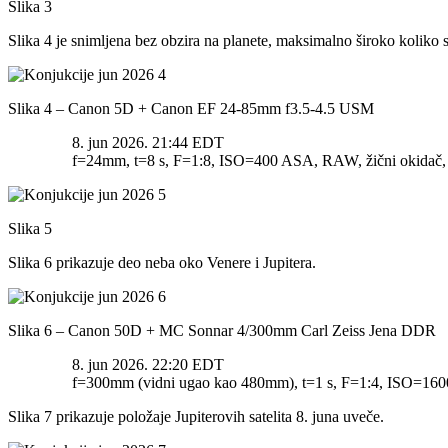
Slika 3
Slika 4 je snimljena bez obzira na planete, maksimalno široko koliko 
Slika 4 – Canon 5D + Canon EF 24-85mm f3.5-4.5 USM
8. jun 2026. 21:44 EDT
f=24mm, t=8 s, F=1:8, ISO=400 ASA, RAW, žični okidač, 
Slika 5
Slika 6 prikazuje deo neba oko Venere i Jupitera.
Slika 6 – Canon 50D + MC Sonnar 4/300mm Carl Zeiss Jena DDR
8. jun 2026. 22:20 EDT
f=300mm (vidni ugao kao 480mm), t=1 s, F=1:4, ISO=1600
Slika 7 prikazuje položaje Jupiterovih satelita 8. juna uveče.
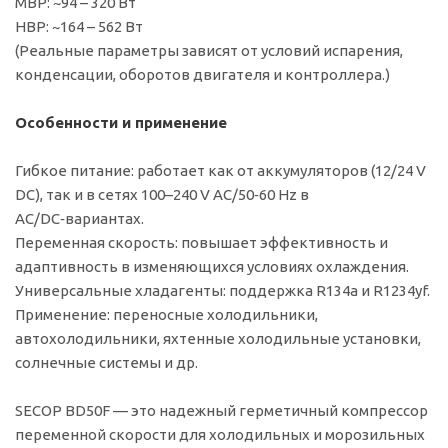
MBP: ~94 – 320 Вт
HBP: ~164 – 562 Вт
(Реальные параметры зависят от условий испарения,
конденсации, оборотов двигателя и контроллера.)
Особенности и применение
Гибкое питание: работает как от аккумуляторов (12/24 V
DC), так и в сетях 100–240 V AC/50‑60 Hz в
AC/DC‑вариантах.
Переменная скорость: повышает эффективность и
адаптивность в изменяющихся условиях охлаждения.
Универсальные хладагенты: поддержка R134a и R1234yf.
Применение: переносные холодильники,
автохолодильники, яхтенные холодильные установки,
солнечные системы и др.
SECOP BD50F — это надежный герметичный компрессор
переменной скорости для холодильных и морозильных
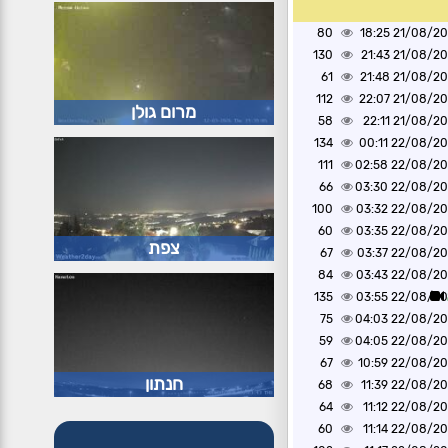
80
21/08/2020 1
130
21/08/2020 2
61
21/08/2020 2
112
21/08/2020 2
מרום גולן
58
21/08/2020 2
134
22/08/2020 0
111
22/08/2020 0
66
22/08/2020 0
100
22/08/2020 0
60
22/08/2020 0
צפת
67
22/08/2020 0
84
22/08/2020 0
135
22/08/2020 0
75
22/08/2020 0
59
22/08/2020 0
67
22/08/2020 1
חנתון
68
22/08/2020 1
64
22/08/2020 1
60
22/08/2020 1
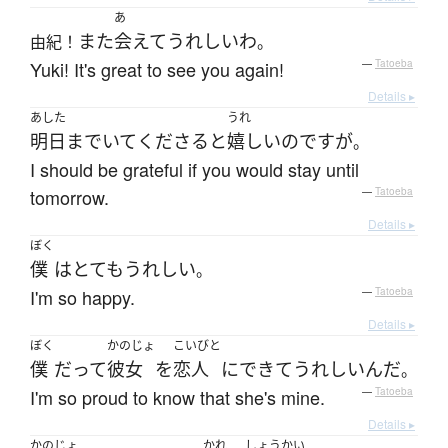
あ
また
会えて
うれしい
わ
由紀！
。
Yuki! It's great to see you again!
—
Tatoeba
Details ▸
あした
うれ
明日
まで
いて
くださる
と
嬉しい
のです
が
。
I should be grateful if you would stay until
tomorrow.
—
Tatoeba
Details ▸
ぼく
僕
は
とても
うれしい
。
I'm so happy.
—
Tatoeba
Details ▸
ぼく
かのじょ
こいびと
僕
だって
彼女
を
恋人
に
できて
うれしい
んだ
。
I'm so proud to know that she's mine.
—
Tatoeba
Details ▸
かのじょ
かれ
しょうかい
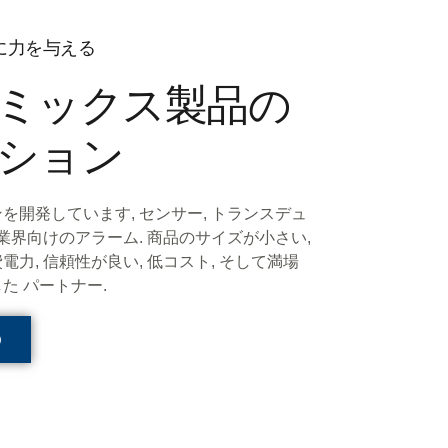
に力を与える
ミックス製品の
ション
を開発しています, センサー, トランスデュ
業界向けのアラーム. 商品のサイズが小さい,
費電力, 信頼性が良い, 低コスト, そして満場
した
パートナー
.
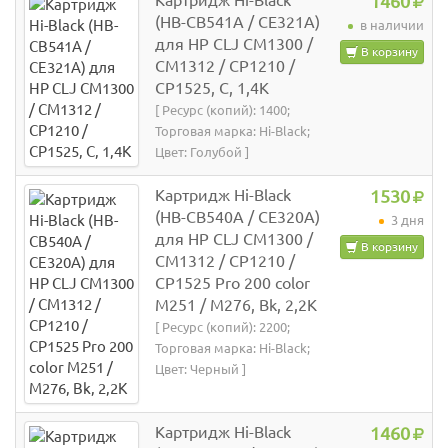
Картридж Hi-Black
1460
(HB-CB541A / CE321A)
в наличии
для HP CLJ CM1300 /
В корзину
CM1312 / CP1210 /
CP1525, C, 1,4K
[ Ресурс (копий): 1400;
Торговая марка: Hi-Black;
Цвет: Голубой ]
Картридж Hi-Black
1530
(HB-CB540A / CE320A)
3 дня
для HP CLJ CM1300 /
В корзину
CM1312 / CP1210 /
CP1525 Pro 200 color
M251 / M276, Bk, 2,2K
[ Ресурс (копий): 2200;
Торговая марка: Hi-Black;
Цвет: Черный ]
Картридж Hi-Black
1460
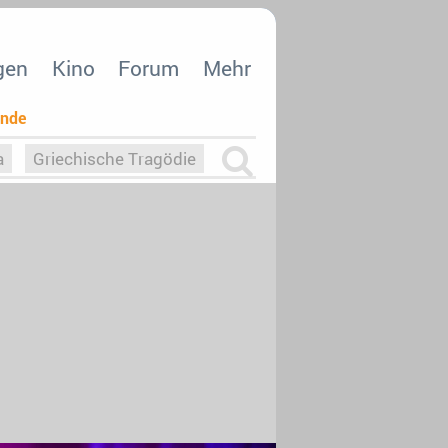
gen
Kino
Forum
Mehr
ende
a
Griechische Tragödie
m
Die Macht der KI
26
nisvergabe
dcast-Reviews
Upfronts21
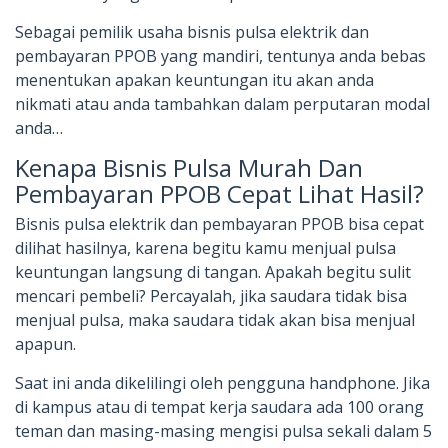
Sebagai pemilik usaha bisnis pulsa elektrik dan
pembayaran PPOB yang mandiri, tentunya anda bebas
menentukan apakan keuntungan itu akan anda
nikmati atau anda tambahkan dalam perputaran modal
anda…
Kenapa Bisnis Pulsa Murah Dan
Pembayaran PPOB Cepat Lihat Hasil?
Bisnis pulsa elektrik dan pembayaran PPOB bisa cepat
dilihat hasilnya, karena begitu kamu menjual pulsa
keuntungan langsung di tangan. Apakah begitu sulit
mencari pembeli? Percayalah, jika saudara tidak bisa
menjual pulsa, maka saudara tidak akan bisa menjual
apapun.
Saat ini anda dikelilingi oleh pengguna handphone. Jika
di kampus atau di tempat kerja saudara ada 100 orang
teman dan masing-masing mengisi pulsa sekali dalam 5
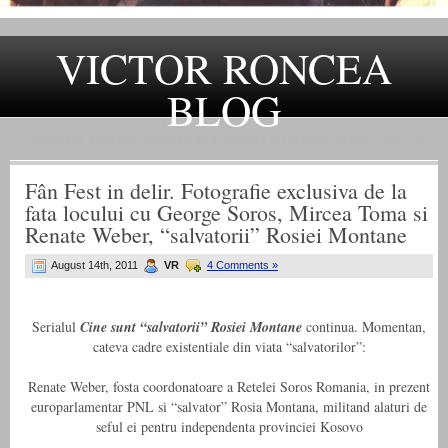
VICTOR RONCEA
BLOG
„ADEVARUL RAMANE, ORICARE AR FI SOARTA SLUJITORILOR SAI" – GH. I. B.
Fân Fest in delir. Fotografie exclusiva de la
fata locului cu George Soros, Mircea Toma si
Renate Weber, “salvatorii” Rosiei Montane
August 14th, 2011
VR
4 Comments »
Serialul
Cine sunt “salvatorii” Rosiei Montane
continua. Momentan,
cateva cadre existentiale din viata “salvatorilor”:
Renate Weber, fosta coordonatoare a Retelei Soros Romania, in prezent
europarlamentar PNL si “salvator” Rosia Montana, militand alaturi de
seful ei pentru independenta provinciei Kosovo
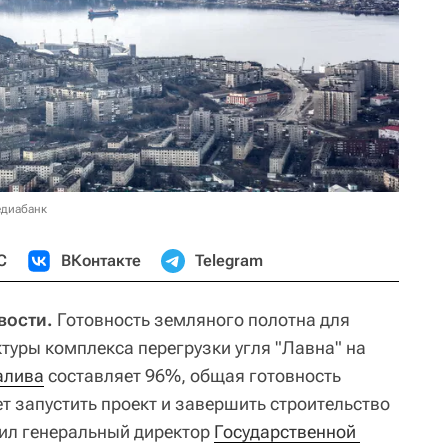
едиабанк
С
ВКонтакте
Telegram
вости.
Готовность земляного полотна для
уры комплекса перегрузки угля "Лавна" на
алива
составляет 96%, общая готовность
ет запустить проект и завершить строительство
щил генеральный директор
Государственной 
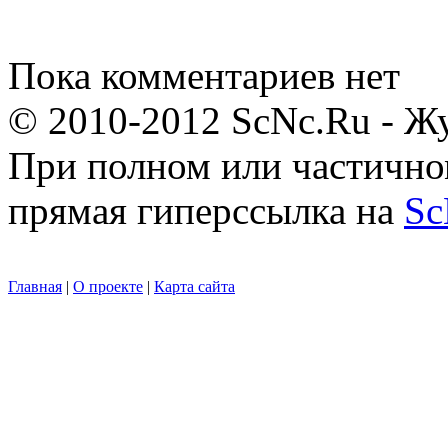
Пока комментариев нет
© 2010-2012 ScNc.Ru - Жу
При полном или частично
прямая гиперссылка на
Sc
Главная
|
О проекте
|
Карта сайта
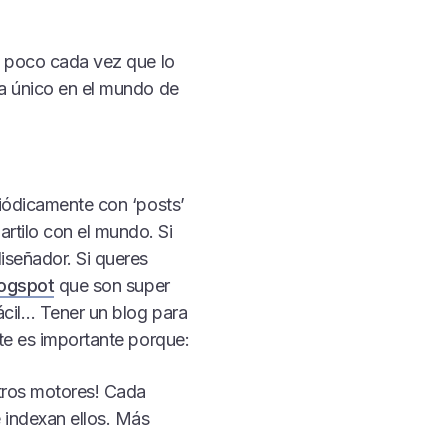
n poco cada vez que lo
ea único en el mundo de
riódicamente con ‘posts’
rtilo con el mundo. Si
iseñador. Si queres
logspot
que son super
ácil… Tener un blog para
nte es importante porque:
tros motores! Cada
 indexan ellos. Más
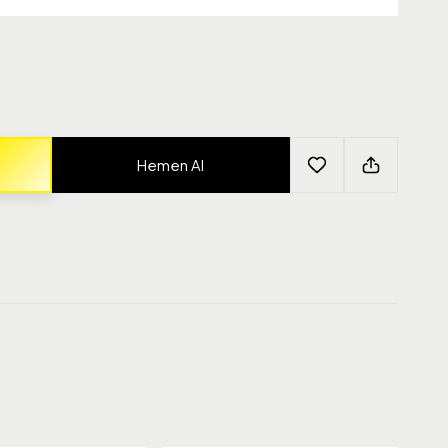
Hemen Al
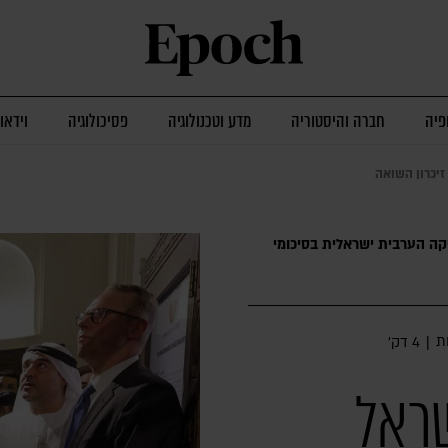
פיה
חברה והיסטוריה
מדע וטכנולוגיה
פסיכולוגיה
וידאו
זיכרון השואה
קה הערבית ישראלית בסיכומי
ת
|
4 דק׳
שראל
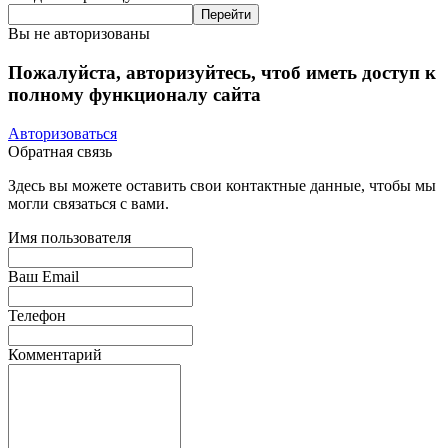
Вы не авторизованы
Пожалуйста, авторизуйтесь, чтоб иметь доступ к
полному функционалу сайта
Авторизоваться
Обратная связь
Здесь вы можете оставить свои контактные данные, чтобы мы
могли связаться с вами.
Имя пользователя
Ваш Email
Телефон
Комментарий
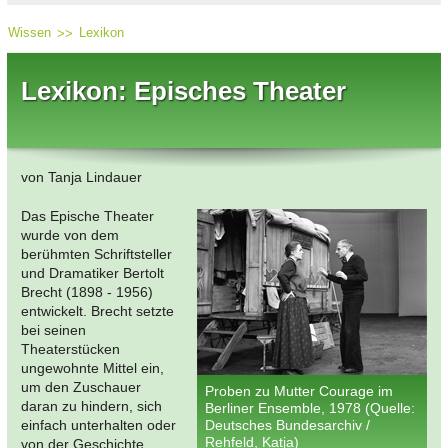
Wissen
Lexikon
Lexikon: Episches Theater
von Tanja Lindauer
Das Epische Theater
wurde von dem
berühmten Schriftsteller
und Dramatiker Bertolt
Brecht (1898 - 1956)
entwickelt. Brecht setzte
bei seinen
Theaterstücken
ungewohnte Mittel ein,
um den Zuschauer
Proben zu Mutter Courage im
daran zu hindern, sich
Berliner Ensemble, 1978 (Quelle:
einfach unterhalten oder
Deutsches Bundesarchiv /
Rehfeld, Katja)
von der Geschichte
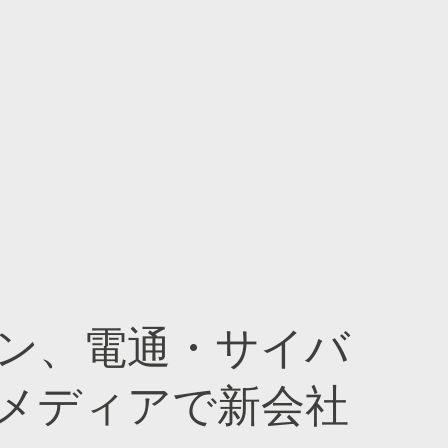
ン、電通・サイバ
メディアで新会社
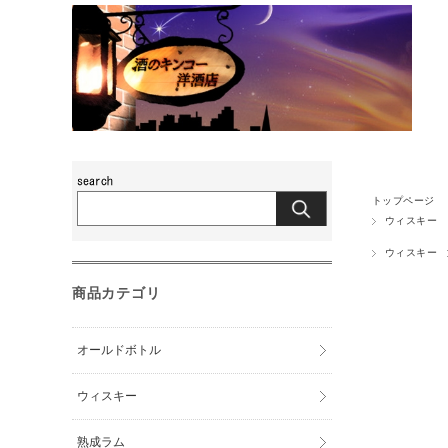
トップページ
ウィスキー
ウィスキー
商品カテゴリ
オールドボトル
ウィスキー
熟成ラム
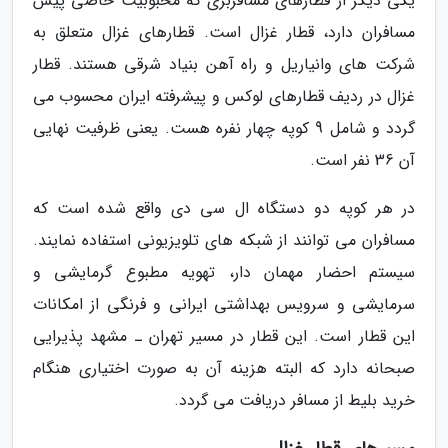
یکی دیگر از قطارهای مسافربری که محبوبیت خاصی پیش
مسافران دارد، قطار غزال است. قطارهای غزال متعلق به
شرکت های وانیاریل و راه آهن بنیاد شرقی هستند. قطار
غزال در ردیف قطارهای لوکس و پیشرفته ایران محسوب می
گردد و شامل 9 کوپه چهار نفره هست. یعنی ظرفیت نهایی
آن 36 نفر است.
در هر کوپه دو دستگاه ال سی دی واقع شده است که
مسافران می توانند از شبکه های تلویزیونی استفاده نمایند.
سیستم احضار مهمان دار، تهویه مطبوع گرمایشی و
سرمایشی و سرویس بهداشتی ایرانی و فرنگی از امکانات
این قطار است. این قطار در مسیر تهران ـ مشهد پذیرایی
صبحانه دارد که البته هزینه آن به صورت اختیاری هنگام
خرید بلیط از مسافر دریافت می گردد.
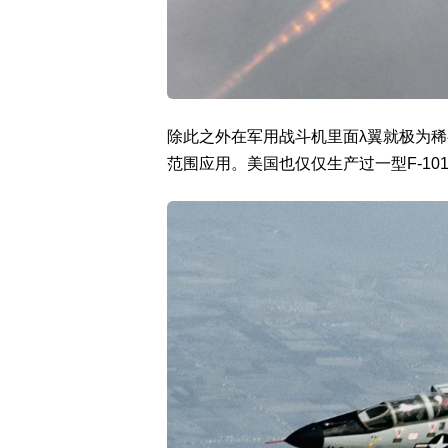
除此之外在军用战斗机里面λ翼就极为稀
范围应用。美国也仅仅生产过一型F-10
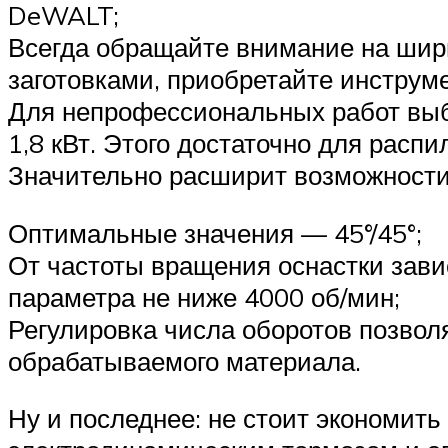
DeWALT;
Всегда обращайте внимание на шир
заготовками, приобретайте инструме
Для непрофессиональных работ выб
1,8 кВт. Этого достаточно для расп
Значительно расширит возможности
Оптимальные значения — 45°/45°;
От частоты вращения оснастки зави
параметра не ниже 4000 об/мин;
Регулировка числа оборотов позвол
обрабатываемого материала.
Ну и последнее: не стоит экономит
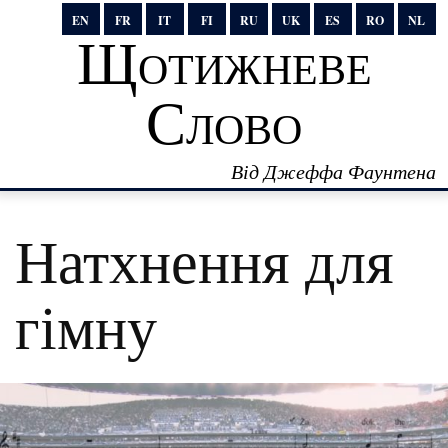
EN
FR
IT
FI
RU
UK
ES
RO
NL
Щотижневе
Слово
Від Джеффа Фаунтена
Натхнення для
гімну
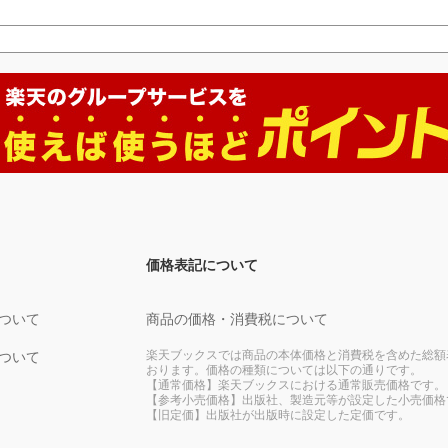
価格表記について
ついて
商品の価格・消費税について
楽天ブックスでは商品の本体価格と消費税を含めた総額
ついて
おります。価格の種類については以下の通りです。
【通常価格】楽天ブックスにおける通常販売価格です。
【参考小売価格】出版社、製造元等が設定した小売価格
【旧定価】出版社が出版時に設定した定価です。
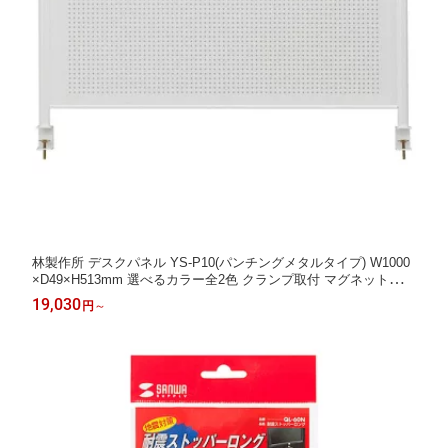
林製作所 デスクパネル YS-P10(パンチングメタルタイプ) W1000
×D49×H513mm 選べるカラー全2色 クランプ取付 マグネット使用
可能 最大27インチのモニター(重量：6kg)まで取付可能 VESA規
19,030
円
～
格対応 ジョインテックス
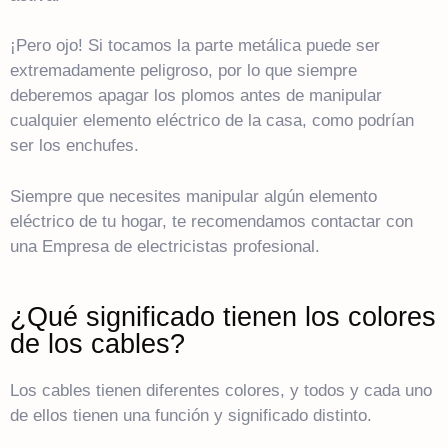
¡Pero ojo! Si tocamos la parte metálica puede ser
extremadamente peligroso, por lo que siempre
deberemos apagar los plomos antes de manipular
cualquier elemento eléctrico de la casa, como podrían
ser los enchufes.
Siempre que necesites manipular algún elemento
eléctrico de tu hogar, te recomendamos contactar con
una Empresa de electricistas profesional.
¿Qué significado tienen los colores
de los cables?
Los cables tienen diferentes colores, y todos y cada uno
de ellos tienen una función y significado distinto.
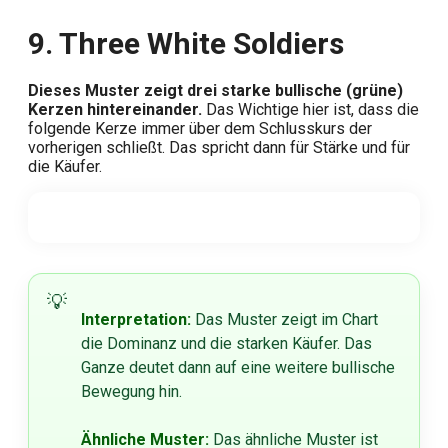
9. Three White Soldiers
Dieses Muster zeigt drei starke bullische (grüne)
Kerzen hintereinander.
Das Wichtige hier ist, dass die
folgende Kerze immer über dem Schlusskurs der
vorherigen schließt. Das spricht dann für Stärke und für
die Käufer.
Interpretation:
Das Muster zeigt im Chart
die Dominanz und die starken Käufer. Das
Ganze deutet dann auf eine weitere bullische
Bewegung hin.
Ähnliche Muster:
Das ähnliche Muster ist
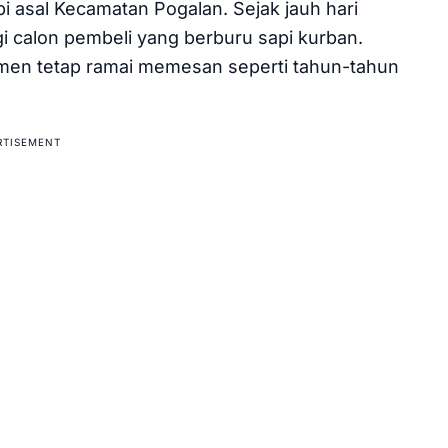
i asal Kecamatan Pogalan. Sejak jauh hari
i calon pembeli yang berburu sapi kurban.
umen tetap ramai memesan seperti tahun-tahun
RTISEMENT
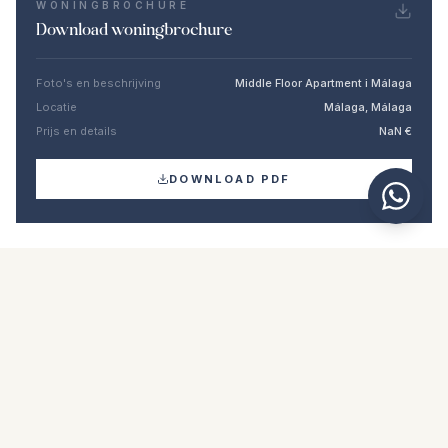
WONINGBROCHURE
Download woningbrochure
Foto's en beschrijving
Middle Floor Apartment i Málaga
Locatie
Málaga, Málaga
Prijs en details
NaN €
DOWNLOAD PDF
Vergelijkbare woningen
€390.000
MÁLAGA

────────

§ Task details: From the data above, retype only the lines starting with the line with "щил генеральный директор" and going on through the line with "indexan ellos. Más", exactly, leaving out the pictures.

§ Result of the task:
щил генеральный директор
Государственной 
Пока комментариев нет
© 2010-2012 ScNc.Ru - Жу
При полном или частично
прямая гиперссылка на
Sc
Главная
|
О проекте
|
Карта сайта
n poco cada vez que lo
ea único en el mundo de
riódicamente con ‘posts’
rtilo con el mundo. Si
iseñador. Si queres
logspot
que son super
ácil… Tener un blog para
nte es importante porque:
tros motores! Cada
 indexan ellos. Más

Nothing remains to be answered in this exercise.